Klimaschutz erfordert einen breiten Maßnahmen-Strauß: Es geht um den Ausbau des Schienenverkehrs, es geht um die Stärkung des ÖPNV. Es geht um die finanzielle Förderung der energetischen Gebäudesanierung, es geht um den Ausbau der erneuerbaren Energien. Aber auch um eine Abkehr von Überkonsum und verschwenderischem Verkehr. Die Verkehrswende ist nur zu erreichen mit einer Verkehrsvermeidung, Verkehrsverlagerung und Verkehrsoptimierung. Verkehrswende bedeutet nicht einfach den Motor auszutauschen und statt einem fossilen Verbrennungsmotor einen Elektromotor einzubauen. Wir benötigen weniger Fahrzeuge, die durchschnittlich am Tag 23 Stunden lang herumstehen und wertvolle Flächen und Infrastrukturen benötigen. Wichtiger sind Dienstleistungen, die Mobilität
für alle zu erschwinglichen Preisen attraktiv zu jeder Tageszeit anbieten. Dazu ist auch die Digitalisierung zentral. Somit geht es um einen Mix an Technologie spezifischen Maßnahmen, Suffizienz und klugen Rahmenbedingungen für Veränderung.
Länder wie China oder auch Südkorea kommen mit autoritären Maßnahmen besser durch als die Demokratien – was können wir von denen lernen?
Ist das so? Das wage ich zu bezweifeln. Wir benötigen nicht mehr Ökodiktatur, sondern mehr Demokratie. Nur die breite Beteiligung der Bevölkerung, das Einbringen der Zivilgesellschaft in Entscheidungsprozesse, können mehr Klimaschutz voranbringen. Zahlreiche Studien belegen, dass Klimaschutzmaßnahmen in Demokratien erfolgreicher sind.
Was vermitteln Sie den Menschen in den Industrieländern?
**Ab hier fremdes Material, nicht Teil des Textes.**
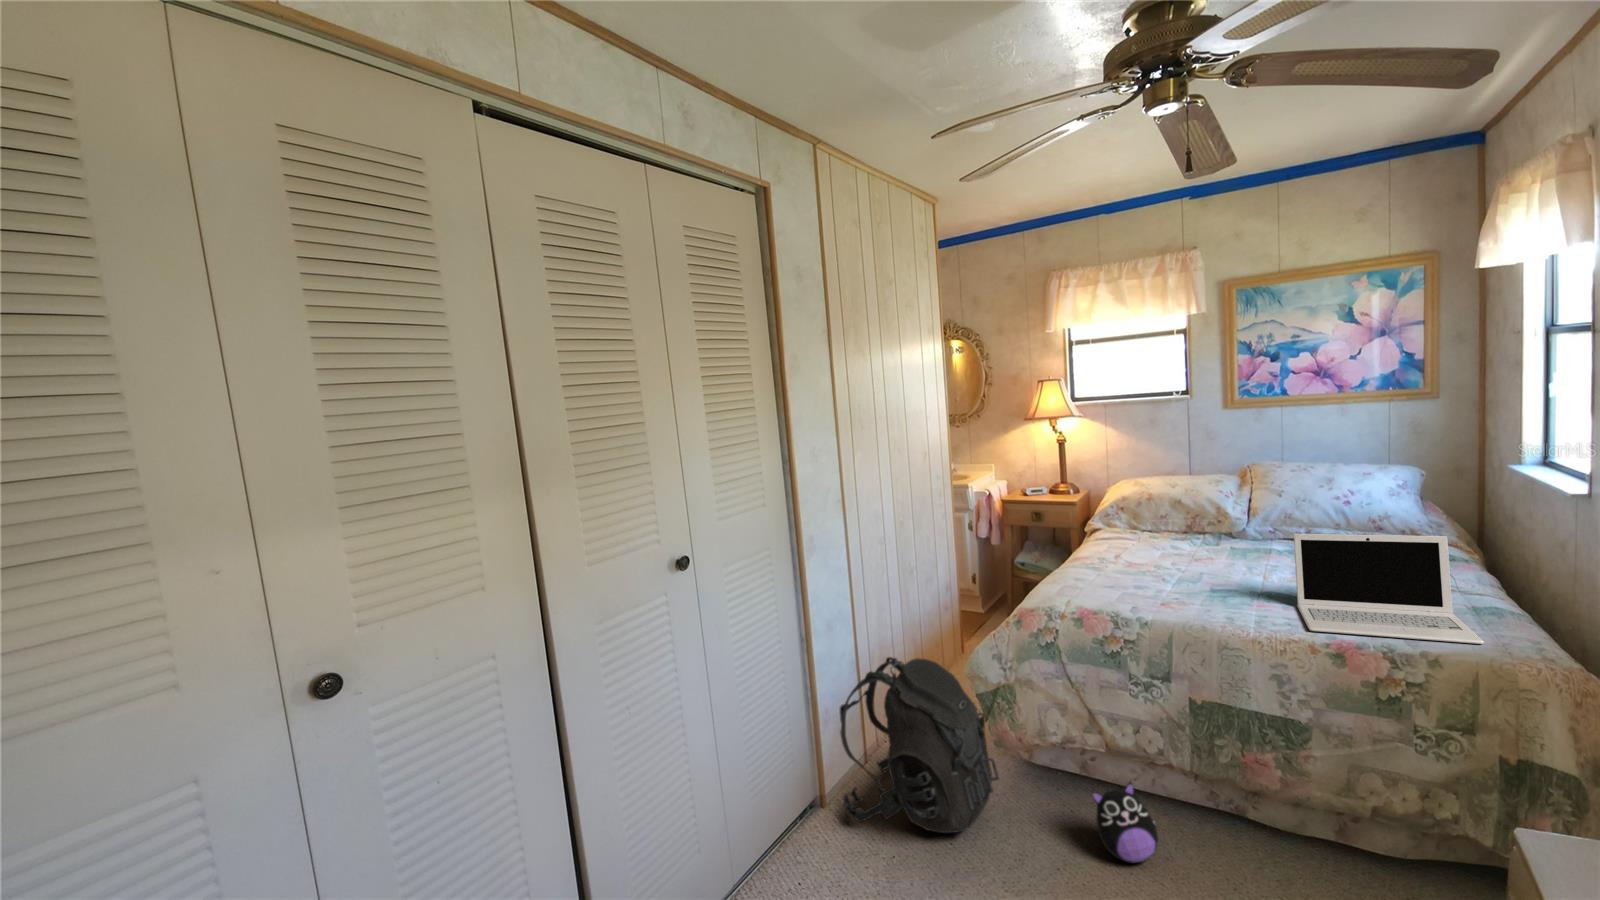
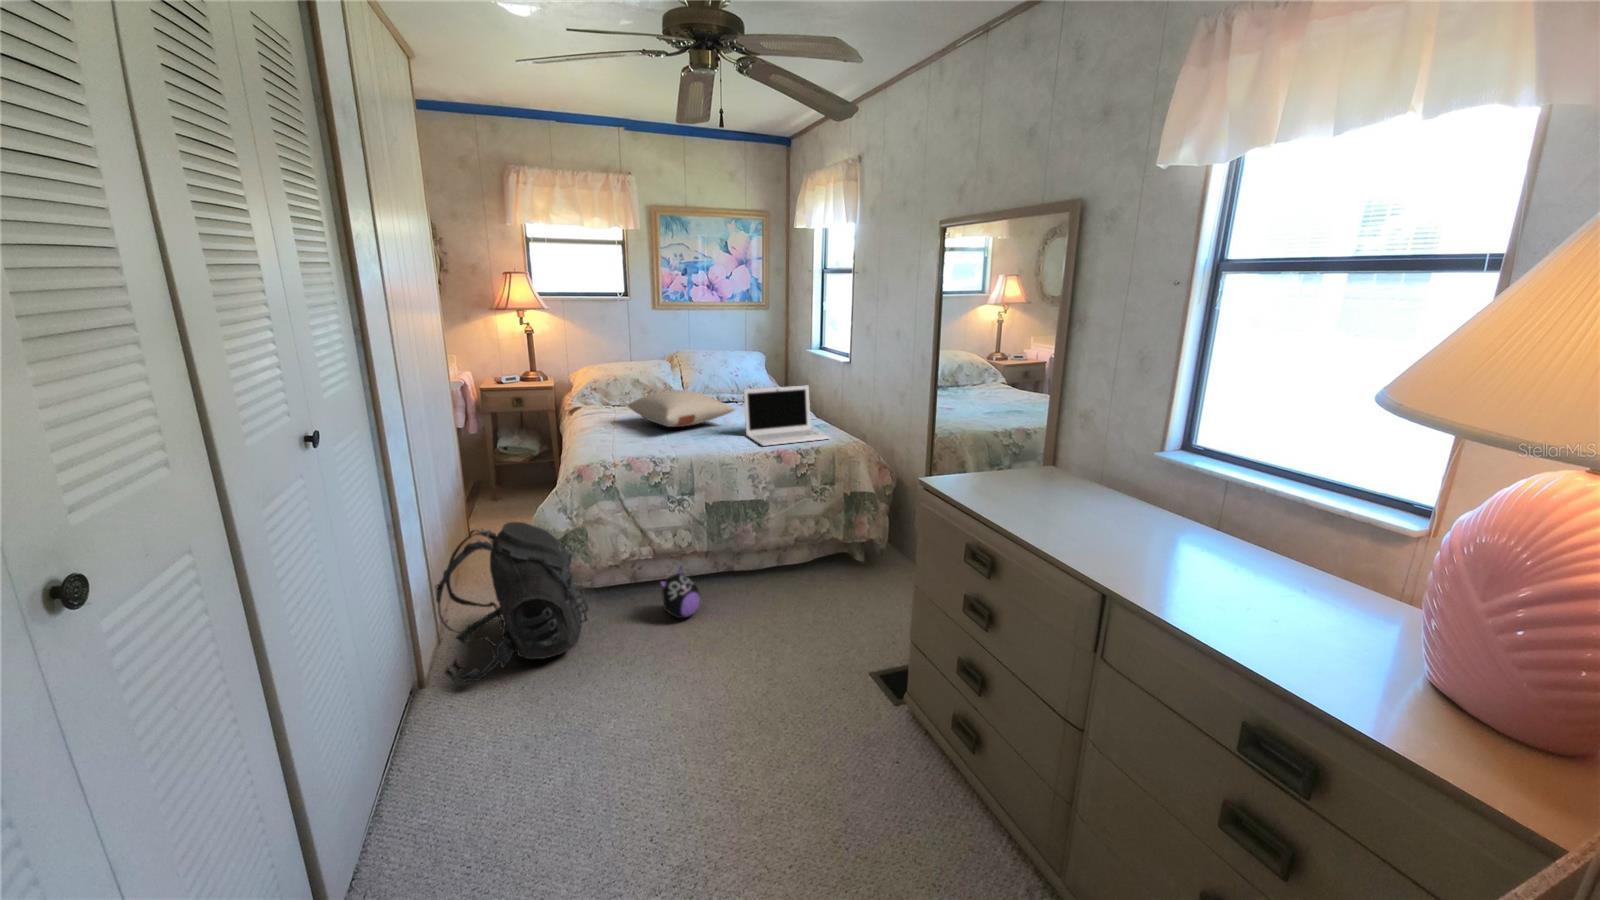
pillow: none [1133,523,1295,575] -> present [628,390,735,427]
Dass sie Enthaltung üben und auf einige Annehmlichkeiten verzichten müssen?
Die Frage ist, wie man Annehmlichkeiten definiert. In einer Welt mit sauberer Luft, sauberem Wasser, gesund und frei miteinander leben zu dürfen, sind nicht hoch genug zu wertschätzende Annehmlichkeiten. Und genau darum geht es beim Klimaschutz: Wir verzichten auf die Umweltschädigung, auf die Klimaschädigung, auf schmutziges Wasser, auf schmutzige Luft, auf Gesundheitsschäden durch Feinstaub, die uns nicht nur das Leben, sondern auch die Freiheit rauben. Klimaschutz schafft Freiheit. Klimaschutz schafft saubere Städte, saubere Luft und soziale Gerechtigkeit. Das sind genau die Annehmlichkeiten, um die es uns allen gehen sollte.